Como se fosse verão

23/07/03

Uma grande mosca pousa entre a pele e a sola do pé. Escolheu, também, o limite entre sombra e luz, mas o que surpreende é sua presença um mês depois do solstício de inverno, em época de frio sem moscas domésticas. Mas o calor tem subido rápido no final das manhãs com tardes quentes e secas, de ar sujo.

Há muitas flores e muita poeira. Falta chuva. Juízes aguardam sentença! Deputadas e deputados, senadoras e senadores, cozinham o veredicto na briga pelos melhores bocados do grande queijo. Por trinta dinheirões a delação e os aplausos aos bravos soldados que com tanques, helicópteros e mísseis mataram quatro encurralados. Medalhas, medalhas!

Caiu-me nas mãos história antiga, da Grécia clássica. Protágoras, sofista que viveu entre 485 e 410 antes de Cristo, foi contatado por Euatlus, que queria ser advogado, para lhe ensinar retórica. Recebeu metade e o resto, seria pago quando Euatlus ganhasse sua primeira causa.

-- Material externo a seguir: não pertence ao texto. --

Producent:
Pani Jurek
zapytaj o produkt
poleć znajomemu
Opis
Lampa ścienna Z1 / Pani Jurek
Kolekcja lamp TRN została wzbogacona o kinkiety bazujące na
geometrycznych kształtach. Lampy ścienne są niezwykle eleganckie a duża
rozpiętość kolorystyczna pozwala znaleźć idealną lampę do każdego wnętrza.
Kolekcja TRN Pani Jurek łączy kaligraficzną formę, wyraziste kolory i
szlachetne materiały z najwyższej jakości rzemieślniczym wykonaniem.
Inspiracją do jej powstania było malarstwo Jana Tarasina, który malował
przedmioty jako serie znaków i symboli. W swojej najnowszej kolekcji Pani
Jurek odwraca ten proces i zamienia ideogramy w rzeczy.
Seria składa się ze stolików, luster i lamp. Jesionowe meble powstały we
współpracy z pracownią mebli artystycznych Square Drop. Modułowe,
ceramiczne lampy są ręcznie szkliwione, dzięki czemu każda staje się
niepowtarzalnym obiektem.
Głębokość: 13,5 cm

Acabou o curso, o tempo corria e nada de Euatlus advogar, até que Protágoras, decidiu processá-lo. No tribunal, argumentou:

Euatlus diz que não deve me pagar, o que é absurdo, pois se ele ganhar esta causa, sua estréia nos tribunais, deverá me pagar por ter vencido sua primeira causa. Por outro lado, se perder, terá de pagar-me do mesmo jeito, por força da sentença desta corte. Assim, se perder ou ganhar, deverá me pagar.

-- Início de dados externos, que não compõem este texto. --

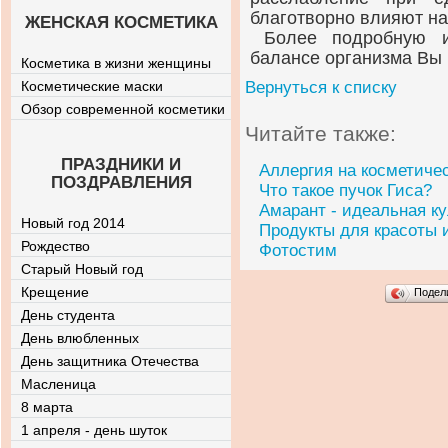
благотворно влияют на
ЖЕНСКАЯ КОСМЕТИКА
Более подробную
балансе организма Вы
Косметика в жизни женщины
Косметические маски
Вернуться к списку
Обзор современной косметики
Читайте также:
ПРАЗДНИКИ И
Аллергия на косметиче
ПОЗДРАВЛЕНИЯ
Что такое пучок Гиса?
Амарант - идеальная ку
Новый год 2014
Продукты для красоты 
Рождество
Фотостим
Старый Новый год
Крещение
Подел
День студента
День влюбленных
День защитника Отечества
Масленица
8 марта
1 апреля - день шуток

Euatlus, bom aluno, expôs seu contra-argumento:

Protágoras diz que devo lhe pagar, mas isto é que é absurdo, se ele ganhar, terei perdido minha primeira causa e, como combinado, não será preciso pagar. Já, se ele perder, terá de me pagar por sentença desta corte. Assim, se perder ou ganhar, deverá me pagar.

Há muitos insetos, como se fosse verão. Sempre se pode explicar qualquer coisa com argumentos lógicos. E o contrário dela, também.